I don't personally know where I'm going.  I am a train departing 30th Street Station, bound for all destinations at once.  I'm trying a bit of everything.  I'm figuring out what makes me money, what makes me happy, what gets me laid.  I am busy wondering why I'm in debt, if film is the exact fit for my artistic and entrepreneurial interests, and if there is an herbal cure for a sexually transmitted intestinal parasite.  I  have stopped buying lunch at Whole Foods every day, I am working on sets, writing in a journal, starting a blog and just attended a social media conference with Jeff Pulver in NYC.  I took black walnut for two weeks and, yes, it killed the parasite.  I'm getting there, even if I don't know where that is.  

There are two ways to look at this (at least).  You can be transitioning between gears and for a (hopefully) brief time your bike pedals will spin furiously without engaging, without providing torque, without converting your energy into forward motion.  This is what I feel like when I answer phones and emails and coordinate surgeries and conferences that, in some vague sense, "help people."  Mostly these actions help earn other people and organizations tens of thousands of dollars *per day* while I earn little in monetary compensation or emotional or spiritual satisfaction.  At the moment all of my forward motion is derived from ancillary activities such as event designing for non-profit organizations or acting in indie shorts.

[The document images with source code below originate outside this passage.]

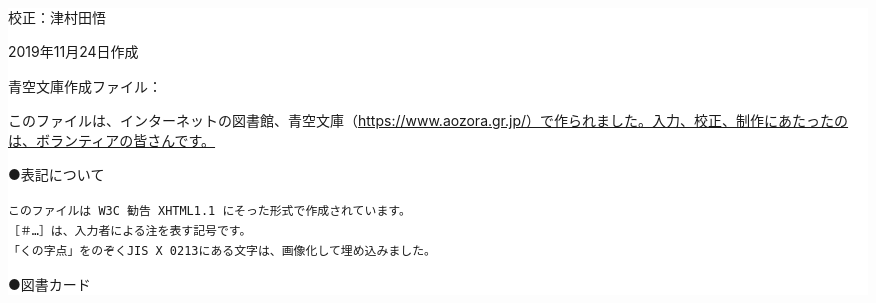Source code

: 校正：津村田悟

2019年11月24日作成

青空文庫作成ファイル：

このファイルは、インターネットの図書館、青空文庫（https://www.aozora.gr.jp/）で作られました。入力、校正、制作にあたったのは、ボランティアの皆さんです。











●表記について


	このファイルは W3C 勧告 XHTML1.1 にそった形式で作成されています。
	［＃…］は、入力者による注を表す記号です。
	「くの字点」をのぞくJIS X 0213にある文字は、画像化して埋め込みました。







●図書カード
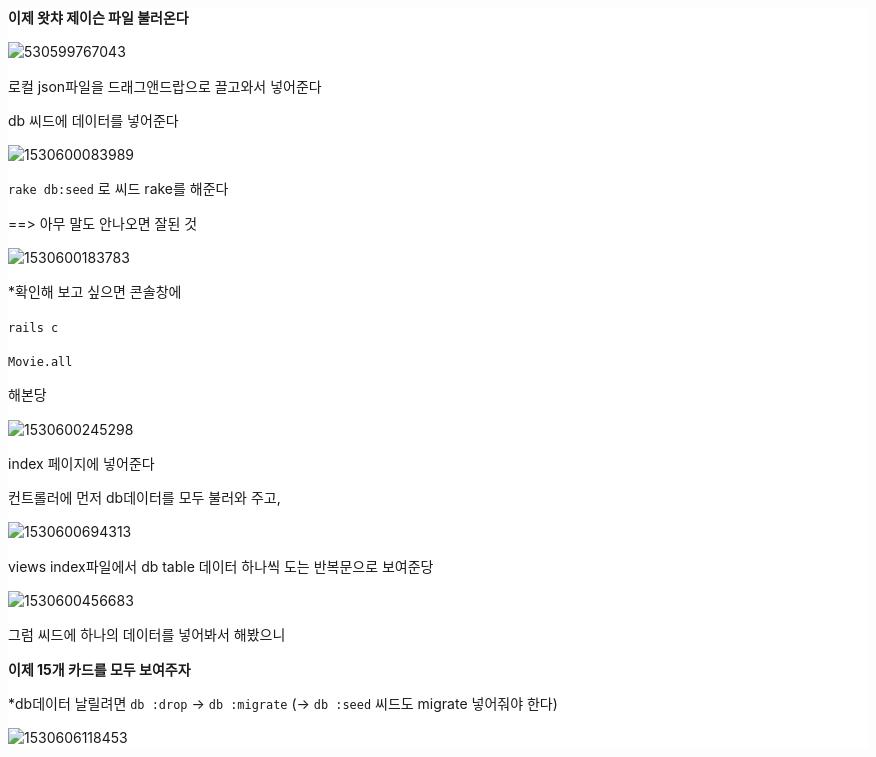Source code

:







**이제 왓챠 제이슨 파일 불러온다**

![530599767043](C:\Users\student\AppData\Local\Temp\1530599767043.png)

로컬 json파일을 드래그앤드랍으로 끌고와서 넣어준다



db 씨드에 데이터를 넣어준다

![1530600083989](C:\Users\student\AppData\Local\Temp\1530600083989.png)



`rake db:seed`  로 씨드 rake를 해준다

==> 아무 말도 안나오면 잘된 것

![1530600183783](C:\Users\student\AppData\Local\Temp\1530600183783.png)



*확인해 보고 싶으면 콘솔창에

`rails c`

`Movie.all`

해본당

![1530600245298](C:\Users\student\AppData\Local\Temp\1530600245298.png)





index 페이지에 넣어준다

컨트롤러에 먼저 db데이터를 모두 불러와 주고,

![1530600694313](C:\Users\student\AppData\Local\Temp\1530600694313.png)

views index파일에서 db table 데이터 하나씩 도는 반복문으로 보여준당

![1530600456683](C:\Users\student\AppData\Local\Temp\1530600456683.png)







그럼 씨드에 하나의 데이터를 넣어봐서 해봤으니 

**이제 15개 카드를 모두 보여주자**

*db데이터 날릴려면 `db :drop`  -> `db :migrate` (-> `db :seed`  씨드도 migrate 넣어줘야 한다) 

![1530606118453](C:\Users\student\AppData\Local\Temp\1530606118453.png)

The second bit is interesting because it is not transition, but the actual act of transit.  It is not the road or the bike we pedal on it, but it is the journey itself.  It is engaging in the activities that challenge me intellectually, physically and spiritually.  It is pausing before rushing to defend the status quo.  It is moving purposefully in a direction.

I'm doing it without and without grace and dignity.  I like it.  This is gritty and exciting. Somewhere along the way I have realized that there is no destination, but only a series of refuelling stops on a journey that, if we're lucky, is engaging and uninterrupted from cradle to grave.  Any time we have stopped the journey we have fouled things up.  For example, if I got a degree in accounting (something, incidentally, that I could never do as I think numbers are somebody else's job) then the way I see it I would have two options: keep up the journey by finding challenge in growth within accounting or start taking a tap dancing class after I got done crunching numbers.  If I were an accountant who wasn't being challenged inside or outside of my career I would be reduced to living in just one dimension without growth in any direction.  When I'm a movie producer and entrepreuner I will certainly be studying astrophysics and art history on the side.

Transit is challenge, education and growth.  Transition is moving from one lesson to the next with all the beauty and strength that we can muster.